Who should book this Chianti Classico tour (and who should skip it)
This is a great fit if:
- you want a structured introduction to Chianti Classico
- you enjoy wine education tied to food
- you want a comfortable day trip with minimal hassle from Florence
- you like small-group tours where you can actually talk to the guide
Skip it if:
- you don’t drink wine and aren’t interested in tastings
- you want a long, independent exploration day in Chianti villages (this includes only a photo stop and sightseeing)
- you’re looking for a purely scenic countryside hike day (this is a wine-and-lunch experience)
One more practical point: if you’re traveling with anyone under 18, Italian law prohibits alcohol sales to anyone under that age, so non-alcoholic drinks will be served instead.

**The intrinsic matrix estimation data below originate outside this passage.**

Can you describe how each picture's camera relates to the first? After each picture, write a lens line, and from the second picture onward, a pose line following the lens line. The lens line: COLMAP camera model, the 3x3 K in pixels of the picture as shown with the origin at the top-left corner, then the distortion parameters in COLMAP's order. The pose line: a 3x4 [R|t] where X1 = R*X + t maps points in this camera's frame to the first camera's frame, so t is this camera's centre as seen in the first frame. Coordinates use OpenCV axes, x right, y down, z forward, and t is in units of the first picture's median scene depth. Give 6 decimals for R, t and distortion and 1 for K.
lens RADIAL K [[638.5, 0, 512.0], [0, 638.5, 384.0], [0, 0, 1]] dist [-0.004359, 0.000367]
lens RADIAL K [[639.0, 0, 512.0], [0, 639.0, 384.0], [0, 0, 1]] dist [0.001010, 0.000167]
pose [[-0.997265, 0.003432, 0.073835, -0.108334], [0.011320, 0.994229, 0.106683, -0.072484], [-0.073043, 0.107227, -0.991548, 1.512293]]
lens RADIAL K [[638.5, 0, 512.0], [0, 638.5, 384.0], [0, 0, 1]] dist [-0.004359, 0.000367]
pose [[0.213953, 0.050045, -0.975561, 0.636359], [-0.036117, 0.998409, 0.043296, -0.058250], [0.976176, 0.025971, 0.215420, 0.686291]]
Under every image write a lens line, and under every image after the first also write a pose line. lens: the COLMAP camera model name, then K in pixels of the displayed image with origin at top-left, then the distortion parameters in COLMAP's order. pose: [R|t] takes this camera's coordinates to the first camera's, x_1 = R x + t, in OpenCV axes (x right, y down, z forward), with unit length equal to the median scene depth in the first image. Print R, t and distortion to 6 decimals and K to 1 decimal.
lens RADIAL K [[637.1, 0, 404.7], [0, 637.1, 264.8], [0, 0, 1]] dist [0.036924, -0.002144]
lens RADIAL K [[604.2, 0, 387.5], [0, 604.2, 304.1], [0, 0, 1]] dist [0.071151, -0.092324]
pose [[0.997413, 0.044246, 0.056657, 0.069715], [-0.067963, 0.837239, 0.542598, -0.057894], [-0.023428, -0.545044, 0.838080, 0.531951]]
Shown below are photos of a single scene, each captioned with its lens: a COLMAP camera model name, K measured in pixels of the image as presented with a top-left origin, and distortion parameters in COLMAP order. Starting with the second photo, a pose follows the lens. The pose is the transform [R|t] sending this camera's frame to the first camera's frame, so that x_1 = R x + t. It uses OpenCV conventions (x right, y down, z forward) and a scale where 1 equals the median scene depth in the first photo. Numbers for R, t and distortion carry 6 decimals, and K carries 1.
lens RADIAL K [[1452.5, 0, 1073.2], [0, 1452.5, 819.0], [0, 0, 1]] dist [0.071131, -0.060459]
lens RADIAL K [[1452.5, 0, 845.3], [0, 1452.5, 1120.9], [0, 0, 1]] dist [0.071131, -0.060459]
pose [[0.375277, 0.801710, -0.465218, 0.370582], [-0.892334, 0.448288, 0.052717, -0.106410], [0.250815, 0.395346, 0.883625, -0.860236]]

Should you book this Chianti Wine Tour with Lunch?
If you’re spending time in Florence and you want one high-quality Tuscany day that combines wine learning, food, and iconic Chianti scenery, I think it’s an easy yes. The combination of 3 distinct wineries, a Greve in Chianti break, and a Tuscan lunch makes the day feel complete rather than like a quick tasting circuit.
Book it especially if you want more than just pretty views. The sommelier guidance turns tastings into understanding, so you leave with a better sense of what you like and why.
FAQ
FAQ
How long is the Chianti wine tour from Florence?
The tour lasts 6.5 hours.
How many wineries do you visit?
You visit 3 wineries in the Chianti Classico region.
Is the tour guided in English?
Yes, the tour is guided in English.
Does the price include lunch?
Yes. A typical Tuscan lunch is included, along with wine tastings and typical food tastings such as olive oil.
What is the group size?
It’s a small group limited to 8 participants.
Where do we meet in Florence?
The meeting point is Piazza Mentana (Via dei Vagellai 22 red, corner with Piazza Mentana, opposite the Arno River).
Is alcohol served to everyone?
Italian law prohibits the sale of alcoholic beverages to anyone under 18. Children under 18 will be served non-alcoholic beverages.